Python for the .NET developer Transcripts
Chapter: Package management and external libraries
Lecture: Parsing HTML in Python
0:00 Last thing to make our little program
0:01 zing is to implement this method.
0:03 So let's do that right here.
0:05 This is going to be a string and it's
0:08 going to return a string as well.
0:11 So this is where we start using
0:13 our second library that we brought in.
0:15 We had colorama, we've been using that before.
0:17 This got us the request, this is going to do the parsing.
0:21 At the top we going to say import this, great we're
0:25 is not using it yet but that will fixed very soon.
0:29 Let's do something like this as for now, and put
0:34 a different color say Cyan or something.
0:37 Then getting title, let's also add a flush equals true
0:43 on these just to make sure this goes out right away.
0:46 A lot of stuff is happening, want to make sure that the
0:49 buffer gets flushed, sometimes it can be delayed there.
0:53 And this, we also need to pass, I'll do n
0:58 watch as an n, I'm not a fan of the name.
1:01 Let's just keep rolling with it.
1:03 Great, so down here doing n as well.
1:07 So, how are we going to do this?
1:08 Well, it turns out again with this library
1:10 it's incredibly easy.
1:11 We are going to create a soup which is the
1:13 bs4.BeautifulSoup like that.
1:16 How does it work?
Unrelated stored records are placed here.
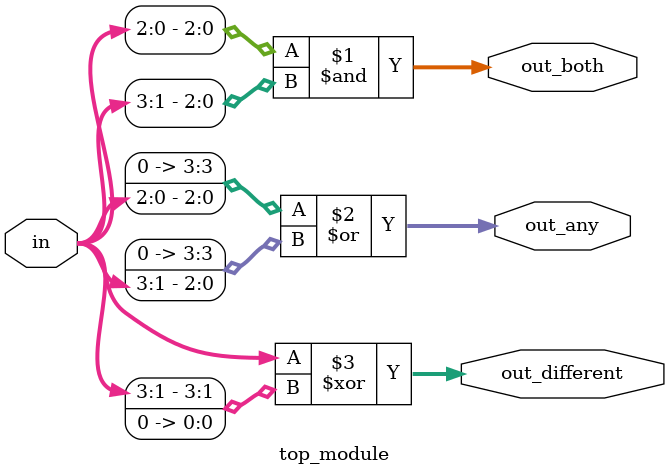
<source format=sv>
module top_module (
    input [3:0] in,
    output [2:0] out_both,
    output [3:0] out_any,
    output [3:0] out_different
);

assign out_both = in[2:0] & in[3:1];
assign out_any = {1'b0, in[2:0]} | {1'b0, in[3:1]};
assign out_different = in ^ {in[3:1], 1'b0};

endmodule

</source>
You give it the HTML.
1:19 Now it's going to want another thing here and
1:23 I'll go and run it and then it's...
1:25 I'll show you the warning that comes out, it's
1:26 not a big deal but I'll go ahead and show it.
1:28 So, then we want to get the header, the main title.
1:31 So, we'll say header = soup.select and
1:37 let's give it a CSS thing here, how about just the
1:40 tag name as h1 because there should really only
1:44 be one h1, this should be fine.
1:47 We'll say if not header, we couldn't find something
1:49 we'll return missing or something like that.
1:52 That's what we are going to say what the title is.
1:54 Otherwise, we return header.text.strip() and that's it.
2:03 Well, like I said, we'll get a warning here but
2:05 it's not a big deal. Warning! Warning! Warning!
2:12 Let's see, it printing it out, it hasn't actually
2:16 printed the title yet but presumably it's working.
2:18 To get rid of this warning, you need to additionally
2:21 specify the HTML parser or an alternative HTML parser.
2:26 So, what we can put in is right here, just this
2:29 like this, some quotes.
2:31 And also, let's print the title, go with green.
2:39 Yes, look at it! It totally works!
2:42 Get in the HTML for 220, title for 220.
2:45 Boom, there's the title!
2:47 Get in for 228, hunting bugs and tech startups
2:49 and Python, building advanced Pythonic interviews
2:53 with Docker symbol and so on.
2:55 This is the title, if we were to go to that URL
2:57 that's what's in the h1 tag.
2:59 We were able to recreate it using Python and
3:02 remember how I said it was super cool.
3:04 Over here, we were able to do this in C# in
3:07 just 76 lines of code.
3:10 We did 42 over here, well, 41 really.
3:13 How awesome is that!
3:15 We can completely super power our applications
3:18 by using stuff off of PyPI, the way we do it is
3:22 set up a virtual environment, specify the
3:24 requirement and we either pip install them
3:26 all here or we just individually pip install
3:29 the name of the package you want, and you can
3:31 import it, use it. You're off to the races, beautiful.